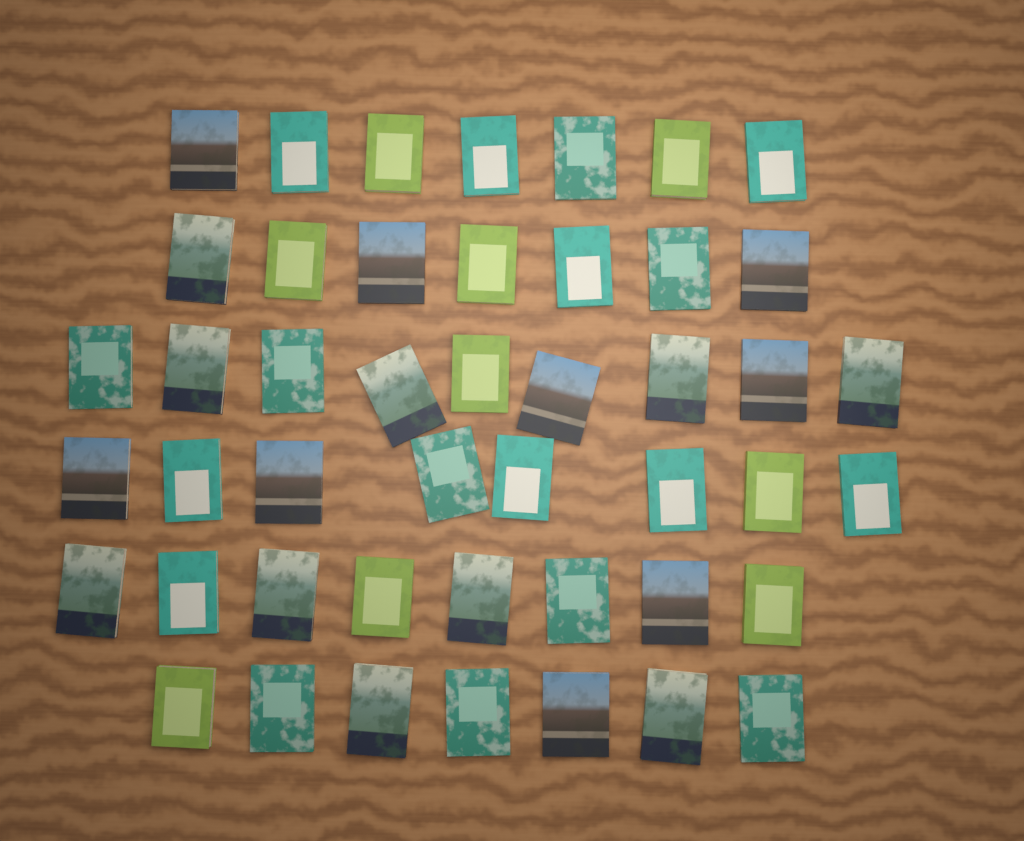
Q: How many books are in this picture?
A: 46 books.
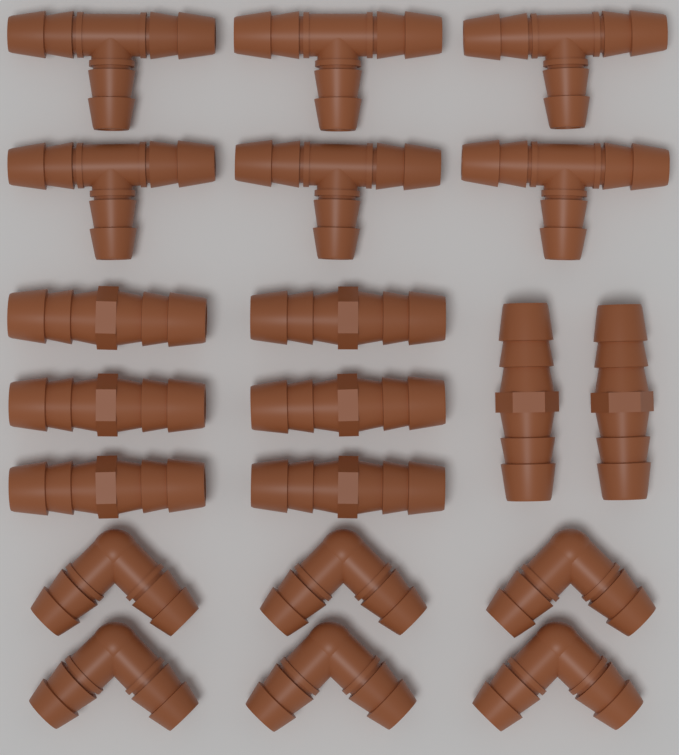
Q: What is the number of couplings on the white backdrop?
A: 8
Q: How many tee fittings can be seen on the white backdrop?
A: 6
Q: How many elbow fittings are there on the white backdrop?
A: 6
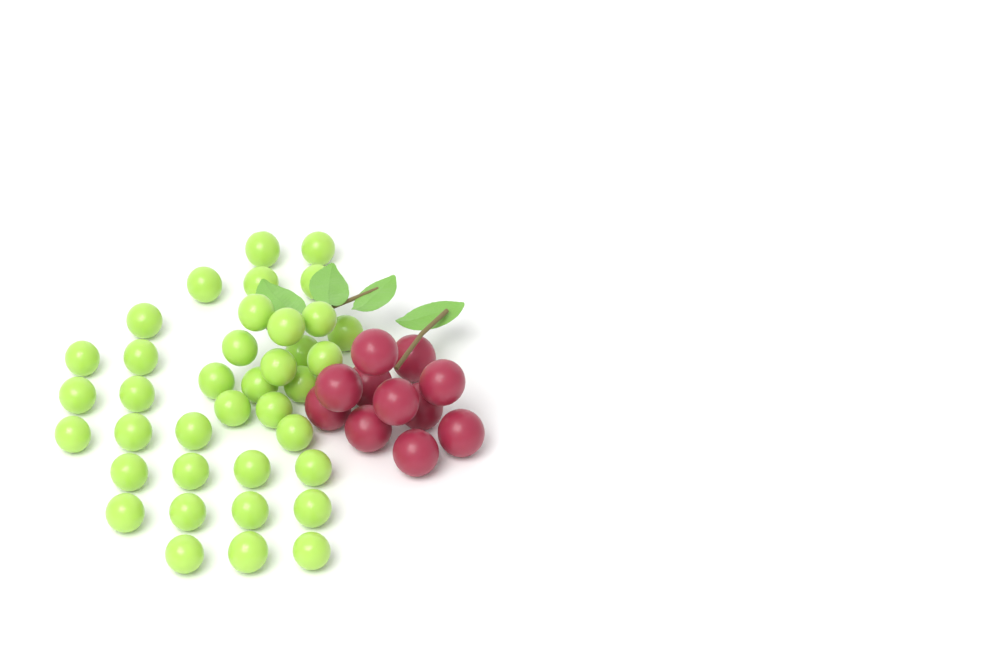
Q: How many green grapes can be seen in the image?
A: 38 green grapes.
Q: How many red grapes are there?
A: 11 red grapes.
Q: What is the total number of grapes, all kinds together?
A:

**DIRECTIONS:** Extract each line of the entries above that contains the string "many", reproducing every matching line in full and in its original order.

**FINAL RESULT:**
Q: How many books are in this picture?
Q: How many tee fittings can be seen on the white backdrop?
Q: How many elbow fittings are there on the white backdrop?
Q: How many green grapes can be seen in the image?
Q: How many red grapes are there?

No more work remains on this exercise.